= DATA RECORDS =
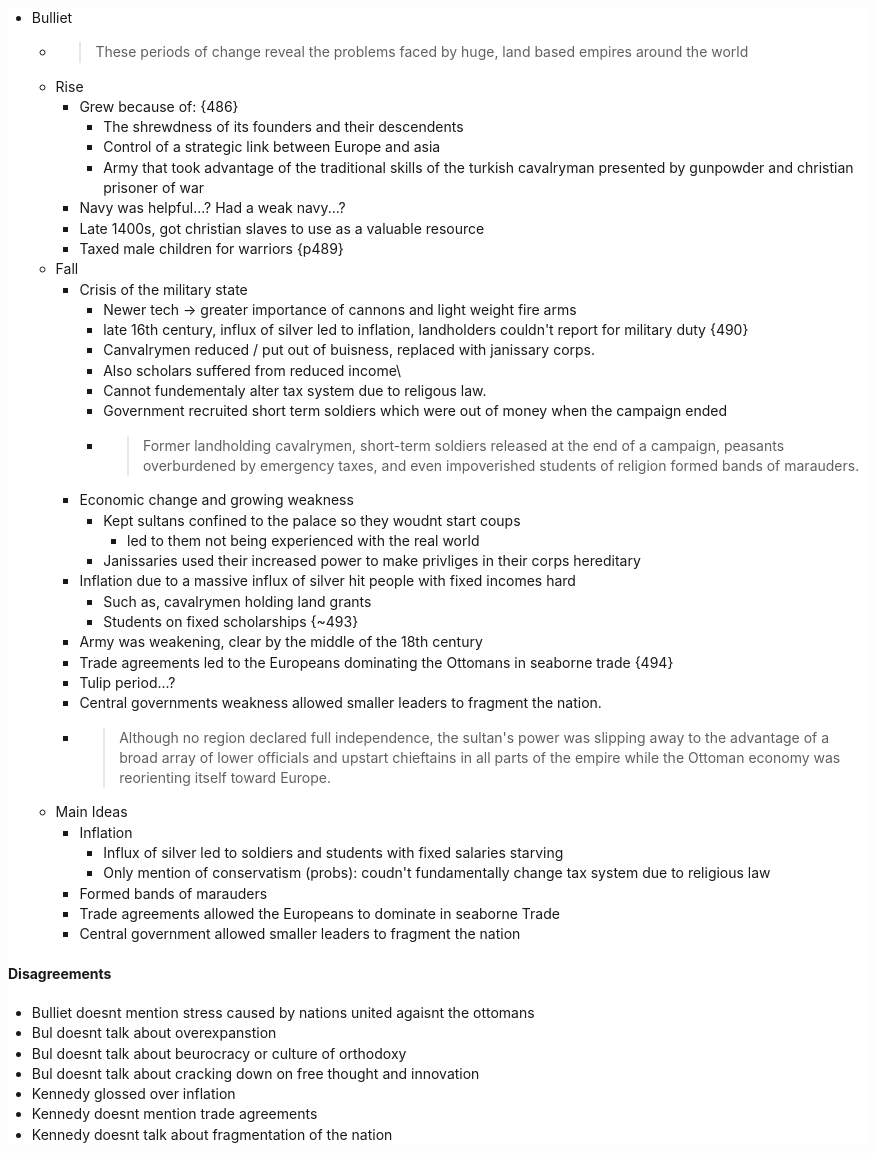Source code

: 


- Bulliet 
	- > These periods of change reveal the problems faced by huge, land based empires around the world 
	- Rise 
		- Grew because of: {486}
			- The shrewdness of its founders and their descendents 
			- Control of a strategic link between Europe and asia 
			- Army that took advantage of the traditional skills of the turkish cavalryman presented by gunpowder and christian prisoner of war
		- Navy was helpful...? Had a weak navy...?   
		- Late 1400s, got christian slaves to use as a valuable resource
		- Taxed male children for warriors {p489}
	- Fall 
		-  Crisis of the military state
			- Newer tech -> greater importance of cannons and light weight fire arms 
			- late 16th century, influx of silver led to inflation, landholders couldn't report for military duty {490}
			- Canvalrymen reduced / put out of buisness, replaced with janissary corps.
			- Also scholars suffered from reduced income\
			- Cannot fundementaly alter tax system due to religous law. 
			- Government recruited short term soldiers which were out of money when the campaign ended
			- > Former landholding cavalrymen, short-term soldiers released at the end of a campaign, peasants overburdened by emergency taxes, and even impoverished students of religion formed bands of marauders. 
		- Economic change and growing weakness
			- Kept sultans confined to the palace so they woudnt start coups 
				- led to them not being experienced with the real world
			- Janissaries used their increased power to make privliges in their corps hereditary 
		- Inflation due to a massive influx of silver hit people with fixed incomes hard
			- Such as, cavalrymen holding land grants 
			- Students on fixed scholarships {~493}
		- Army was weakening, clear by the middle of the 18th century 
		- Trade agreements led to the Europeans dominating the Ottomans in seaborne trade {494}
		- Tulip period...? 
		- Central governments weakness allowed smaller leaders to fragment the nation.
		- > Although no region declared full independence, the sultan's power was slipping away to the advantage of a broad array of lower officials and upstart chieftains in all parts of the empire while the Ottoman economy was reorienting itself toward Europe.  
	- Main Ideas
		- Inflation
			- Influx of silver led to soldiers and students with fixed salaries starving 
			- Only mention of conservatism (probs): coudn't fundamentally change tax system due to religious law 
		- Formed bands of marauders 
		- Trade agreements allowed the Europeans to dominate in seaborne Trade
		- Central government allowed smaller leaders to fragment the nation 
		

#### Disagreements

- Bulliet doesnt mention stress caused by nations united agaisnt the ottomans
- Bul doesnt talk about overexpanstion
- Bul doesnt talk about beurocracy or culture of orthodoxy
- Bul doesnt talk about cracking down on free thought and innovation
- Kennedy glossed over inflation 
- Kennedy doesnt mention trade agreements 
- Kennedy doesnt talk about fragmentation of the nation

==

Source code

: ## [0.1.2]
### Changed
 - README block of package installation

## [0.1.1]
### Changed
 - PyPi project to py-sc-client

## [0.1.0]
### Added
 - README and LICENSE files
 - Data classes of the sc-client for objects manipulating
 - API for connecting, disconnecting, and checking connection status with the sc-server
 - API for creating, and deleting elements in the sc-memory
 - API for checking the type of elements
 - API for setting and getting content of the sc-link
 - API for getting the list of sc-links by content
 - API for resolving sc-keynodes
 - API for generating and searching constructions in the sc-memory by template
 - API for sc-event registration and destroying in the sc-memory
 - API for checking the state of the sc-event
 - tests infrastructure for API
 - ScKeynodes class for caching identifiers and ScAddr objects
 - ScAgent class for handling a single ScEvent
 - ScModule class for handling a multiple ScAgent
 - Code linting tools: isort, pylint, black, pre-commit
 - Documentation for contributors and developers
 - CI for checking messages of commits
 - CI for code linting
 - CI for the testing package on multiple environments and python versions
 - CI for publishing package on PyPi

= TASK DIRECTIONS =
Please reproduce, exactly as they appear above, the lines from the line containing "- API for connecting, disconnecting, and" up to and including the line containing "- CI for publishing package on PyPi".

= COMPLETED EXERCISE =
 - API for connecting, disconnecting, and checking connection status with the sc-server
 - API for creating, and deleting elements in the sc-memory
 - API for checking the type of elements
 - API for setting and getting content of the sc-link
 - API for getting the list of sc-links by content
 - API for resolving sc-keynodes
 - API for generating and searching constructions in the sc-memory by template
 - API for sc-event registration and destroying in the sc-memory
 - API for checking the state of the sc-event
 - tests infrastructure for API
 - ScKeynodes class for caching identifiers and ScAddr objects
 - ScAgent class for handling a single ScEvent
 - ScModule class for handling a multiple ScAgent
 - Code linting tools: isort, pylint, black, pre-commit
 - Documentation for contributors and developers
 - CI for checking messages of commits
 - CI for code linting
 - CI for the testing package on multiple environments and python versions
 - CI for publishing package on PyPi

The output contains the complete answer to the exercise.